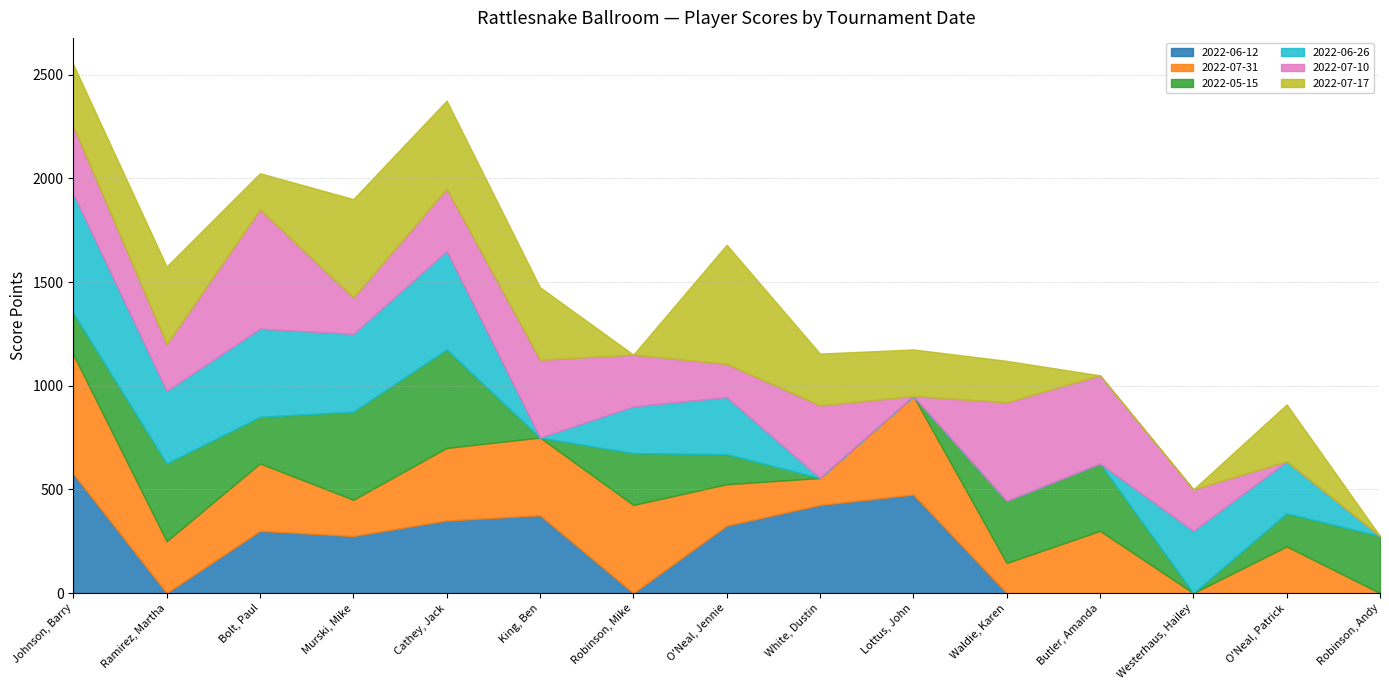

Between which two adjacent categories do 2022-07-10 and 2022-06-12 first intersect?

Johnson, Barry and Ramirez, Martha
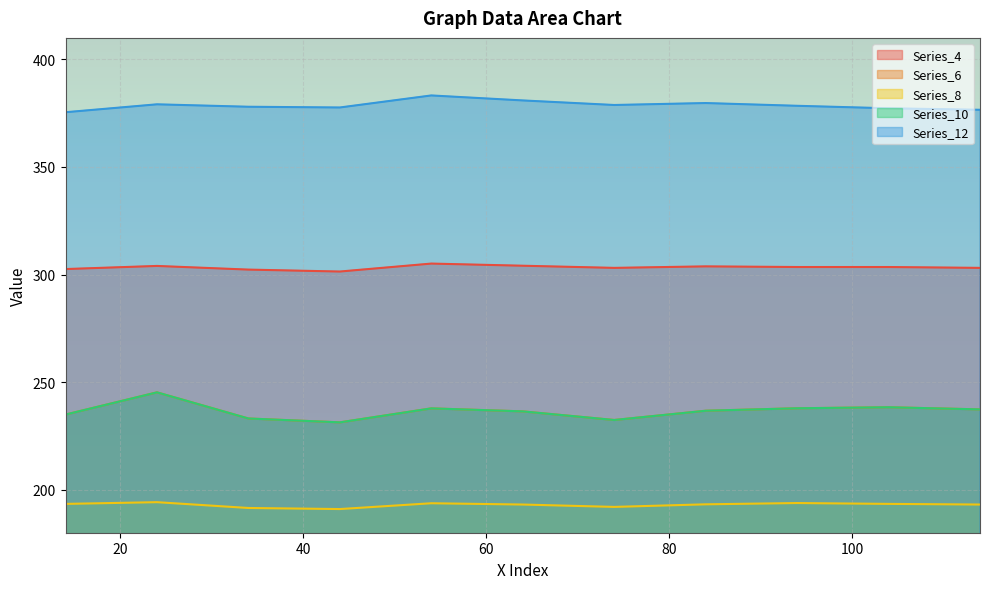

Is the value of Series_12 at 24 greater than the value of Series_8 at 74?

Yes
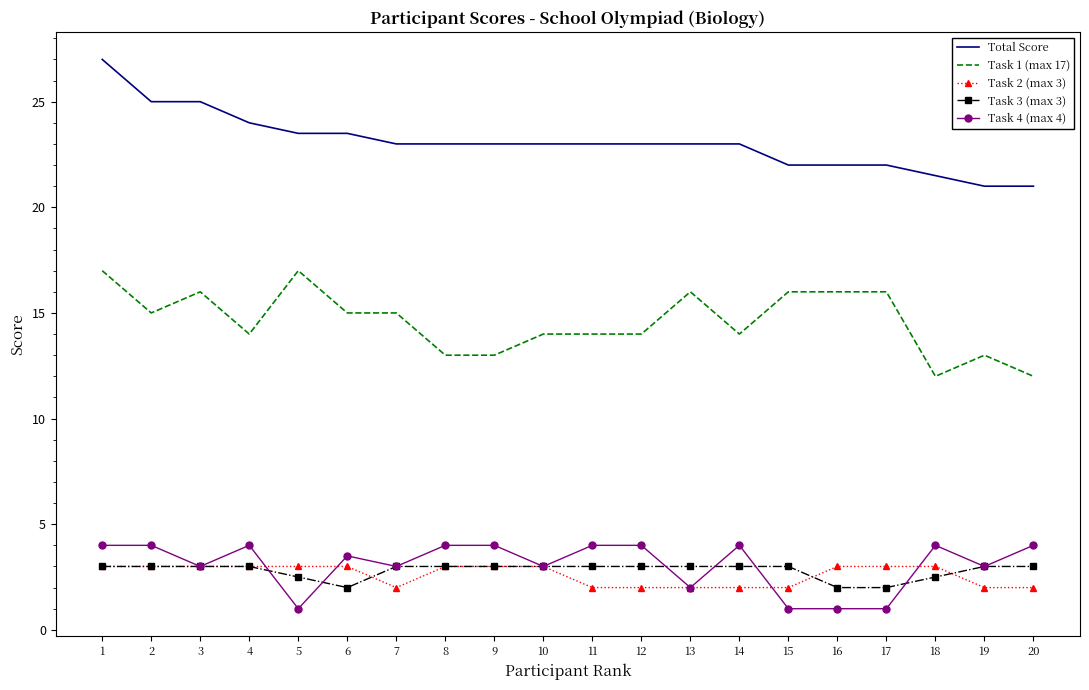

Is it true that Task 1 (max 17) equals 13.0 at 19?

True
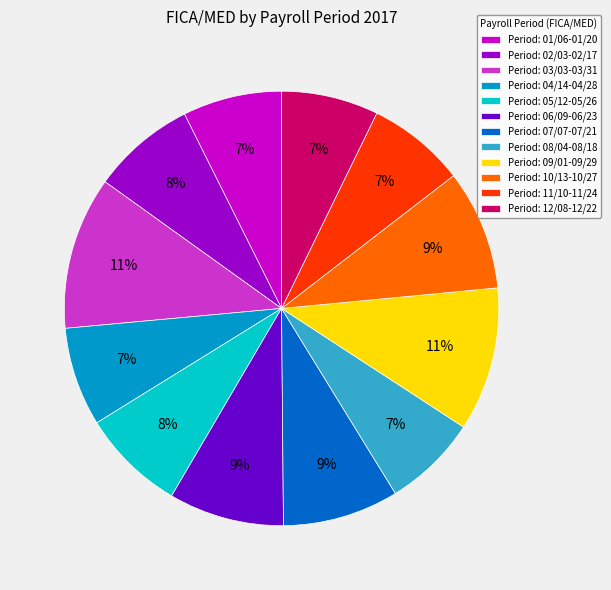

To the nearest percent, what portion does Period: 06/09-06/23 represent?

9%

• • • •

Ziel der Aufgabe -> Ermittle alle Zeilen der obigen Daten, die die Zeichenfolge „Period“ enthalten, und gib jede davon unverändert aus.

Lösung ->
To the nearest percent, what portion does Period: 06/09-06/23 represent?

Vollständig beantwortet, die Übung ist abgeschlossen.